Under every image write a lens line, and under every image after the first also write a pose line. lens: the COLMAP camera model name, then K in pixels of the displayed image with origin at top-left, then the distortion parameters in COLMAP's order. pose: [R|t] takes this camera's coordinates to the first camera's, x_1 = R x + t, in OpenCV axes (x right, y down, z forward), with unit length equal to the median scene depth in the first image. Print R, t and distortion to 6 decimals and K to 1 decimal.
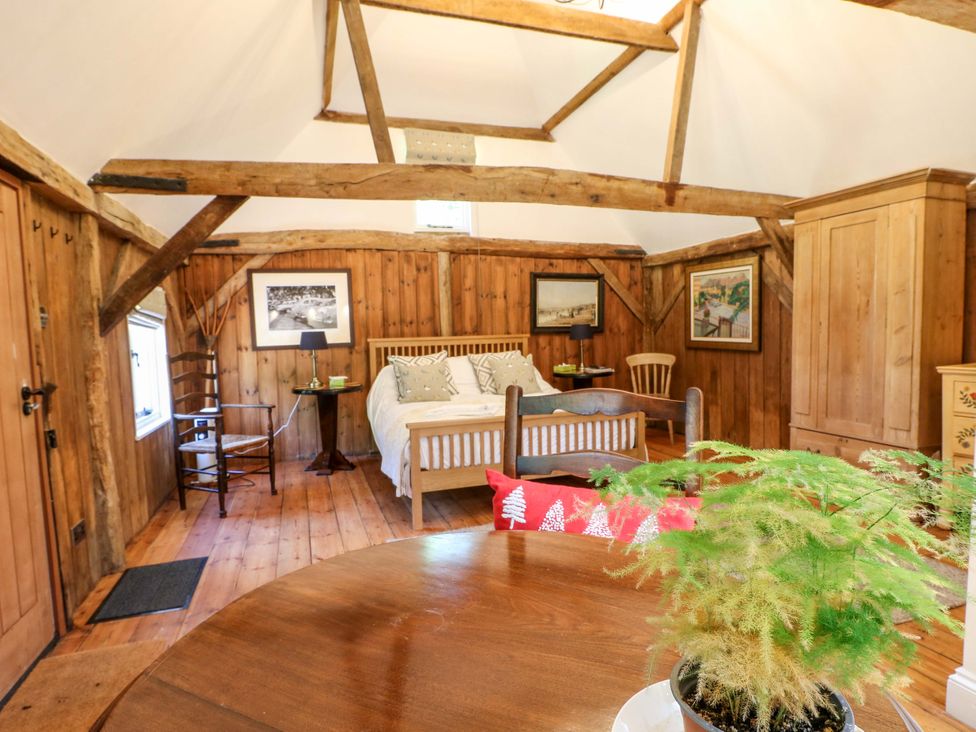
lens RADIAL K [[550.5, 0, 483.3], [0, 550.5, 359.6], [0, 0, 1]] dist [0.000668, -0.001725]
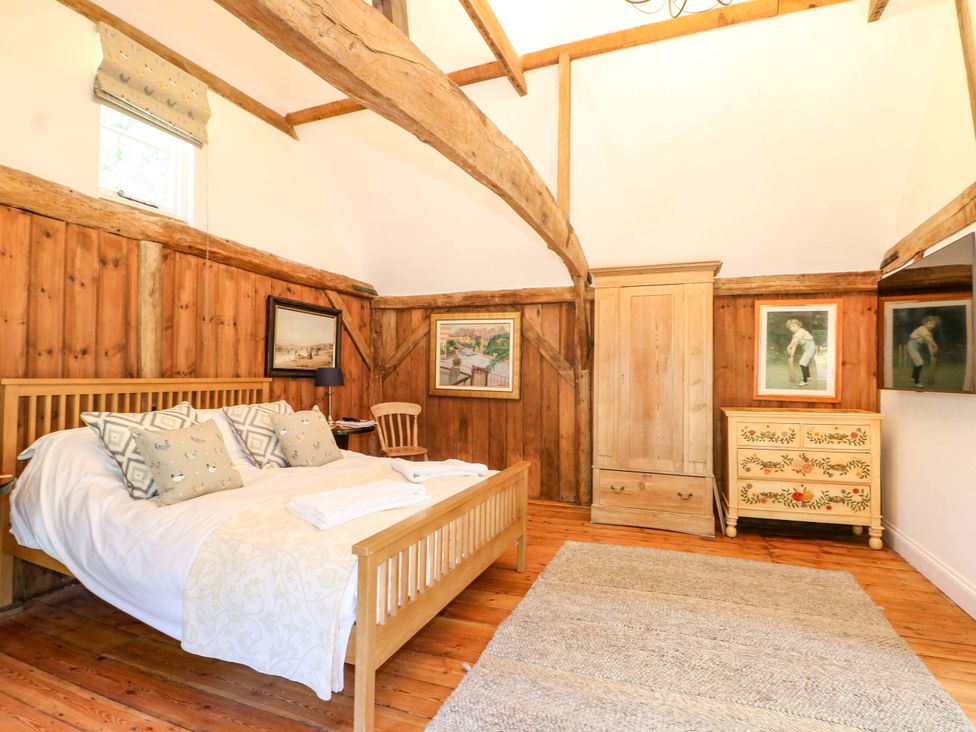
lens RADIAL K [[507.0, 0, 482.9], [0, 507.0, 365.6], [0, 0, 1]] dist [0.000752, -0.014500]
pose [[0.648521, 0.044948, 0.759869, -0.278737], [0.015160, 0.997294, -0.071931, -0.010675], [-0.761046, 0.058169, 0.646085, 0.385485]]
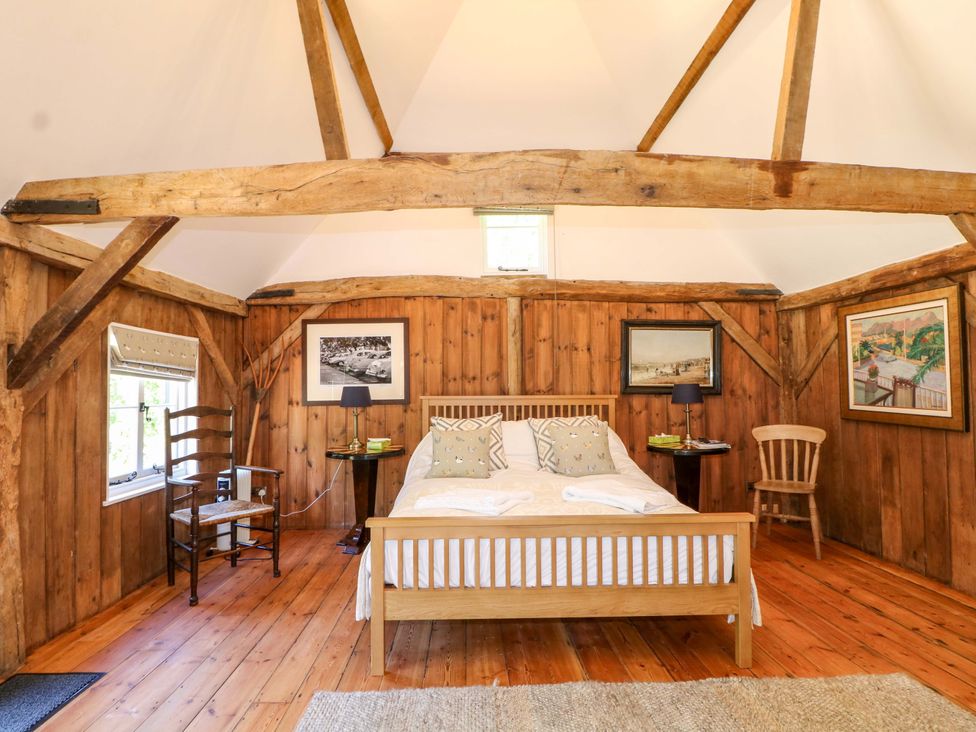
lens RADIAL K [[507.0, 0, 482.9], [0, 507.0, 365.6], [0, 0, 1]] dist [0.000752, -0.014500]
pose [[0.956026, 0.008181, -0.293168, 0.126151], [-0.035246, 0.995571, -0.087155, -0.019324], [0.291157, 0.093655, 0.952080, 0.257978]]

+ + + + + + +

- [EXERCISE OBJECTIVE] Print the material verbatim; drop the pictures.

- [ANSWER SPACE]
Under every image write a lens line, and under every image after the first also write a pose line. lens: the COLMAP camera model name, then K in pixels of the displayed image with origin at top-left, then the distortion parameters in COLMAP's order. pose: [R|t] takes this camera's coordinates to the first camera's, x_1 = R x + t, in OpenCV axes (x right, y down, z forward), with unit length equal to the median scene depth in the first image. Print R, t and distortion to 6 decimals and K to 1 decimal.
lens RADIAL K [[550.5, 0, 483.3], [0, 550.5, 359.6], [0, 0, 1]] dist [0.000668, -0.001725]
lens RADIAL K [[507.0, 0, 482.9], [0, 507.0, 365.6], [0, 0, 1]] dist [0.000752, -0.014500]
pose [[0.648521, 0.044948, 0.759869, -0.278737], [0.015160, 0.997294, -0.071931, -0.010675], [-0.761046, 0.058169, 0.646085, 0.385485]]
lens RADIAL K [[507.0, 0, 482.9], [0, 507.0, 365.6], [0, 0, 1]] dist [0.000752, -0.014500]
pose [[0.956026, 0.008181, -0.293168, 0.126151], [-0.035246, 0.995571, -0.087155, -0.019324], [0.291157, 0.093655, 0.952080, 0.257978]]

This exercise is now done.